Eddie Palmieri on the Clave

By Mark Towns
Published: November 6 2001, JazzHouston

The Spanish-English dictionary defines the word ‘clave’ as ‘the key to a code, puzzle, etc.’ In Latin music, it is the key that unlocks the secret to the myriad of rhythms generically referred to as ‘salsa.’ An underlying pattern that connects the complicated polyrhythmic patterns played by the traditional Latin rhythm section of conga, timbales, bongo, bass, and piano, the clave is sometimes actually played and sometimes only implied. If you cross the clave or turn it around, you have committed a cardinal Latin music sin. Just as a jazz player is judged on whether his phrases ‘swing’, a Latin player or soloist is judged on whether or not they play ‘in clave’.

This seemingly innocuous 5 beat, 2-measure phrase has spawned hours of discussion and debate. Major artists have recorded and released songs, only later to embarrassingly discover that the clave was backward, didn’t fit a certain break, didn’t continue through a break, etc. Tito Puente claimed that Santana’s version of Puente’s ‘Para Los Rumberos’ was in the wrong clave, but somehow it worked. Similar accusations have been hurled at some recorded versions of the Cuban classic, ‘Peanut Vendor.’ Some major salsa bands are purported to have gone back in the studio after a recording has come out to fix clave problems for future releases of the same recording.

Debates over the clave will probably go on forever among Latin music aficionados. Here are some thoughts on it from one of the experts, Latin music icon, pianist Eddie Palmieri.

(By the way, it’s pronounced CLAH-vay, and it doesn’t rhyme with cave.)

MT: Tell me about your approach to the clave.

EP: Well, it all depends on the arrangement. You see the clave is just a rhythmical pattern that’s complimentary to the first division in music, which is the 8th note. In clave, that’s just to give you a certain meter, a two bar meter, a reference. It’s a rhythmical pattern that goes wonderful when the accents fall where they do. Now, to have what they call 2-3 clave or 3-2 clave, that’s only because of the bar, wherever it starts. For example, there’s a two bar phrase, so if you have a pick-up (intro), for example, it’s gonna land up there on the two clave because the first bar was eaten up on the three. And if it starts right on a whole note then you have a 3-2 clave and then it’ll start there. It’s very mysterious but when you analyze it, it becomes as simple as a toy, I would say.

MT: So when a song starts, the clave starts like it’s a separate metronome?

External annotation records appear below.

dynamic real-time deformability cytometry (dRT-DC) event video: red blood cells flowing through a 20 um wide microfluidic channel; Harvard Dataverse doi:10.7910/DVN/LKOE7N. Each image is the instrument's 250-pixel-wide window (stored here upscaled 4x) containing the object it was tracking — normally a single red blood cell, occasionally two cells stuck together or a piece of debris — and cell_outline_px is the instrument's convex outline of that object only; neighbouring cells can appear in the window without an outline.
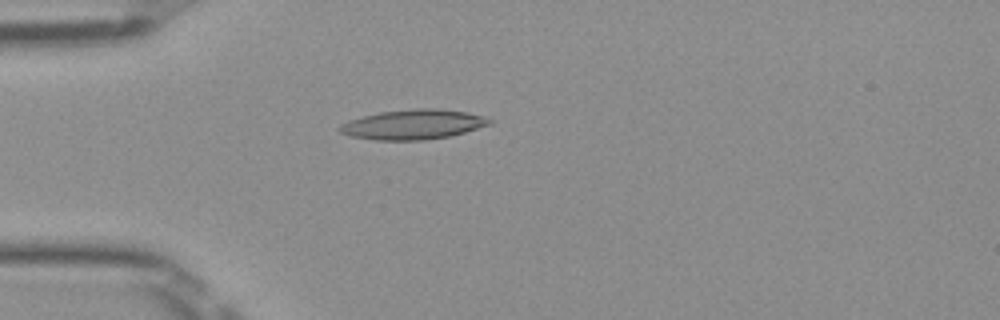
{"species": "Egyptian fruit bat (a non-hibernating species)", "species_latin": "Rousettus aegyptiacus", "temperature_condition": "room temperature", "stored_images_in_passage": 38, "camera_frame_rate_fps": 3000, "um_per_image_px": 0.085, "frame": {"image": 1, "passage_image": 2, "time_ms": 0.333, "image_size_px": [1000, 320], "cell_outline_px": [[492, 124], [464, 132], [448, 136], [424, 140], [376, 140], [352, 136], [340, 132], [336, 128], [340, 124], [348, 120], [380, 112], [416, 108], [440, 108], [468, 112], [484, 116], [492, 120]], "centroid_in_image_um": [35.12, 10.57], "position_along_channel_um": 49.9, "area_um2": 26.07}}
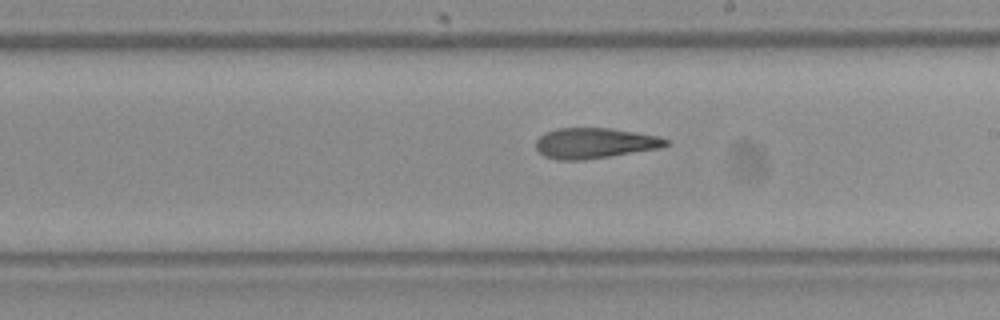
{"frame": {"image": 2, "passage_image": 17, "time_ms": 5.333, "image_size_px": [1000, 320], "cell_outline_px": [[672, 144], [660, 148], [584, 160], [556, 160], [544, 156], [536, 148], [536, 140], [544, 132], [556, 128], [608, 128], [660, 136], [668, 140]], "centroid_in_image_um": [50.54, 12.17], "position_along_channel_um": 238.5, "area_um2": 23.18}}
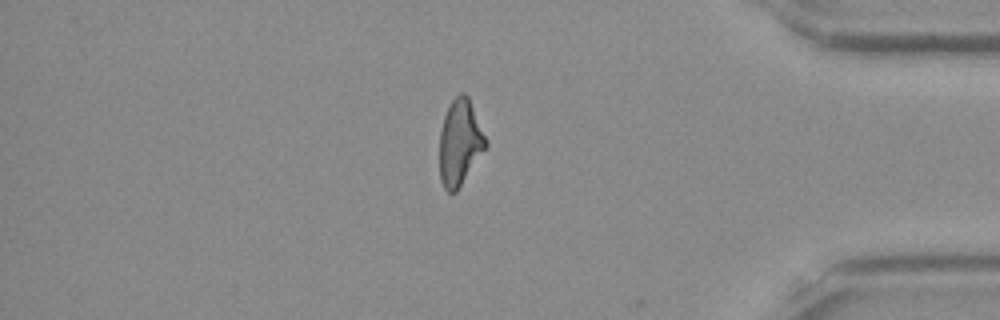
{"frame": {"image": 3, "passage_image": 31, "time_ms": 10.0, "image_size_px": [1000, 320], "cell_outline_px": [[488, 144], [456, 192], [448, 192], [444, 188], [440, 180], [440, 132], [444, 116], [452, 100], [460, 92], [464, 92], [468, 96], [488, 140]], "centroid_in_image_um": [39.1, 12.1], "position_along_channel_um": 396.1, "area_um2": 22.95}, "authors_computed_cell_mechanics": {"area_um2": 23.5246, "velocity_mm_per_s": 4.0203, "shape_relaxation_time_tau1_ms": null, "shape_relaxation_time_tau2_ms": 4.7544, "deformation_change_tau1": null, "deformation_change_tau2": 0.1622}}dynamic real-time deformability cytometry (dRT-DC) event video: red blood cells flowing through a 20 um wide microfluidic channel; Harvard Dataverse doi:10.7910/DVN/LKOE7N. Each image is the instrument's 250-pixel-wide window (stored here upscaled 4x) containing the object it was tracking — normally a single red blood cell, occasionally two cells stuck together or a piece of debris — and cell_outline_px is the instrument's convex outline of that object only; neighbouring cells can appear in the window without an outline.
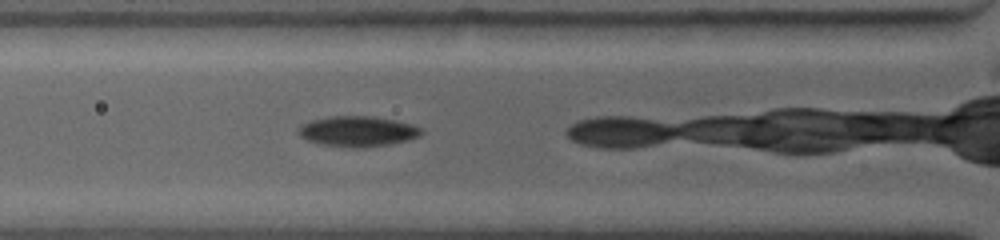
{"species": "common noctule bat (a hibernating species)", "species_latin": "Nyctalus noctula", "temperature_condition": "warm", "stored_images_in_passage": 3, "camera_frame_rate_fps": 4500, "um_per_image_px": 0.085, "animal": {"sex": "female", "body_mass_g": 19.0, "forearm_length_mm": 53.3}, "frame": {"image": 1, "passage_image": 2, "time_ms": 0.889, "image_size_px": [1000, 240], "cell_outline_px": [[424, 132], [420, 136], [408, 140], [388, 144], [356, 148], [320, 144], [308, 140], [300, 136], [300, 128], [304, 124], [312, 120], [332, 116], [372, 116], [392, 120], [408, 124], [420, 128]], "centroid_in_image_um": [30.41, 11.17], "position_along_channel_um": 95.4, "area_um2": 21.27}}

EP: Again, it all depends if a melody starts like on the beat, on the first beat, not a pickup, if it’s a pickup, usually it will be a 2-3 clave because it’s a two bar phrase. So if the first bar has a pickup, there goes the first 3 clave shot. The next phrase would be 2-3, you follow? (That’s) if it’s a two bar phrase. It all depends where the intro comes in. And even myself, when I’m writing sometime, a bar eludes me or something like that, and even in one of my recordings I have overwritten on the clave. It’s not noticeable, but then when I analyzed it, I said, ‘Oh my goodness, look what I have done.’ It went right by and that’s how unique it is.

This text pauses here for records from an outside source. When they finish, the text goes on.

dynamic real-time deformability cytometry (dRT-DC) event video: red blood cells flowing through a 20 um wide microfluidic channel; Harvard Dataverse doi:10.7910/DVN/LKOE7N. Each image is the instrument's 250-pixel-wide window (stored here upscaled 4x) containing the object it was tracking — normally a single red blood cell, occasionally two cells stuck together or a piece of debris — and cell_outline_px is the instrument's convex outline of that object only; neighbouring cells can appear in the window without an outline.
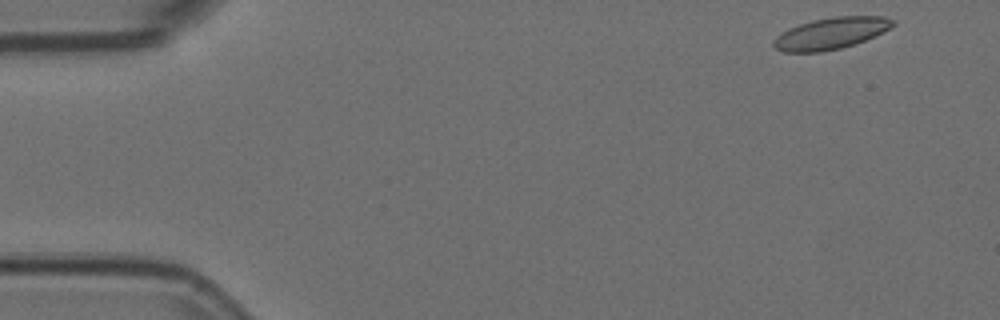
{"species": "Egyptian fruit bat (a non-hibernating species)", "species_latin": "Rousettus aegyptiacus", "temperature_condition": "room temperature", "stored_images_in_passage": 51, "camera_frame_rate_fps": 3000, "um_per_image_px": 0.085, "animal": {"sex": "female"}, "frame": {"image": 1, "passage_image": 1, "time_ms": 0.0, "image_size_px": [1000, 320], "cell_outline_px": [[896, 24], [864, 40], [840, 48], [820, 52], [784, 52], [776, 48], [772, 44], [772, 40], [780, 32], [788, 28], [812, 20], [836, 16], [884, 16], [896, 20]], "centroid_in_image_um": [70.58, 2.82], "position_along_channel_um": 14.4, "area_um2": 21.79}}
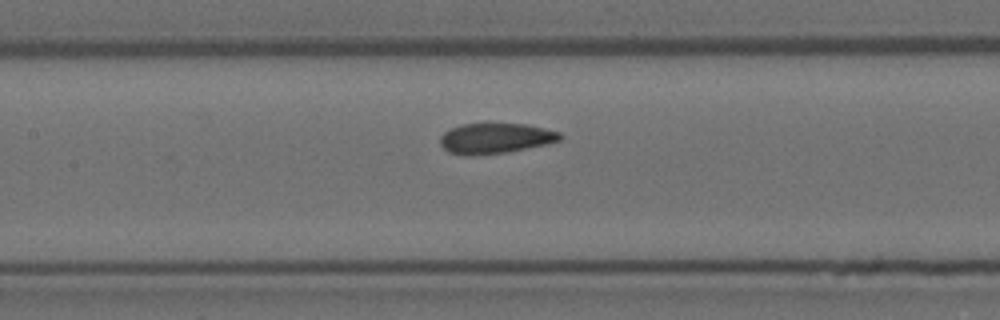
{"frame": {"image": 2, "passage_image": 22, "time_ms": 7.0, "image_size_px": [1000, 320], "cell_outline_px": [[564, 136], [560, 140], [548, 144], [504, 152], [468, 156], [464, 156], [448, 152], [440, 144], [440, 136], [444, 132], [460, 124], [528, 124], [560, 132]], "centroid_in_image_um": [42.11, 11.76], "position_along_channel_um": 165.3, "area_um2": 21.21}}
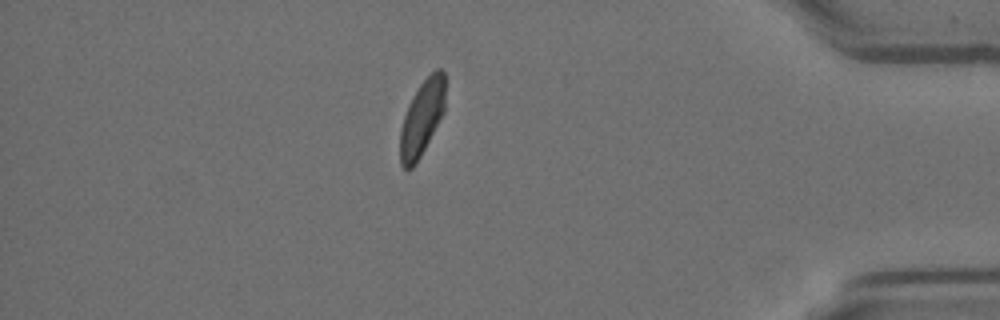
{"frame": {"image": 3, "passage_image": 44, "time_ms": 14.333, "image_size_px": [1000, 320], "cell_outline_px": [[444, 112], [416, 164], [412, 168], [404, 168], [400, 164], [400, 128], [408, 104], [412, 96], [420, 84], [436, 68], [440, 68], [444, 72]], "centroid_in_image_um": [35.85, 10.03], "position_along_channel_um": 399.4, "area_um2": 19.65}, "authors_computed_cell_mechanics": {"area_um2": 21.6172, "velocity_mm_per_s": 3.7382, "shape_relaxation_time_tau1_ms": 10.2026, "shape_relaxation_time_tau2_ms": 1.0601, "deformation_change_tau1": 0.1839, "deformation_change_tau2": 0.0678}}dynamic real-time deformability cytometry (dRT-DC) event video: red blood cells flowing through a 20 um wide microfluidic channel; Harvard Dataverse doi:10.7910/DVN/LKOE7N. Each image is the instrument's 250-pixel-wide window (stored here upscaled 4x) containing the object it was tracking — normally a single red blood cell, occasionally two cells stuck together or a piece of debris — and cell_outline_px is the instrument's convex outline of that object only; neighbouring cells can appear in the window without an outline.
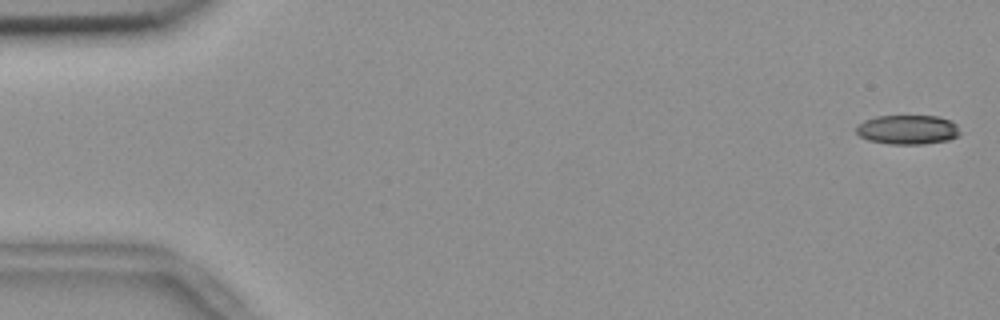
{"species": "common noctule bat (a hibernating species)", "species_latin": "Nyctalus noctula", "temperature_condition": "room temperature", "stored_images_in_passage": 56, "camera_frame_rate_fps": 3000, "um_per_image_px": 0.085, "animal": {"sex": "female", "body_mass_g": 18.4}, "frame": {"image": 1, "passage_image": 2, "time_ms": 0.333, "image_size_px": [1000, 320], "cell_outline_px": [[960, 136], [948, 140], [924, 144], [888, 144], [868, 140], [860, 136], [856, 132], [856, 124], [864, 120], [876, 116], [940, 116], [952, 120], [956, 124], [960, 132]], "centroid_in_image_um": [77.16, 11.02], "position_along_channel_um": 7.8, "area_um2": 18.03}}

MT: In your opinion, can the clave stop in the middle of the song for a break and then start again without it being continuous from the beginning of the song to the end?

EP: Well, it all depends on the clave player. If he gets tired or has to go to the restroom!

MT: What happens to the clave when you have an odd numbered phrase in a composition, like a five-measure phrase, or a seven-measure phrase?

EP: You could do anything. I’ve done that in different odd numbers. They start in one clave and the composition is really in another, then you have to add another bar so you can equalize the clave that you’re going into, only because you like that. That’s something that has certainly been done by me.

MT: Tell me about the extra bar you put in ‘Bilongo.’ (Palmieri added an extra measure before the bridge in his classic arrangement of this Latin music classic.)

EP: [Laughs] Well, that was always done in Cuba without adding that extra bar. I added that extra bar in my recording in 1969. Since that time, we’ve always played it that way. But, the Cubans for one reason or other, it was always the charanga type form and in the charanga, it somehow goes right by you. You don’t realize it. But when you break it down it needed that extra bar and I certainly put it in.

MT: Did you notice it right away?

EP: Oh, yeah, when I first heard it years ago. But in the form of charanga it doesn’t bother. If you hear it by (the original Cuban groups), whoever did it never changed it for whatever reason and I just added that extra bar. Great awareness on that, sir.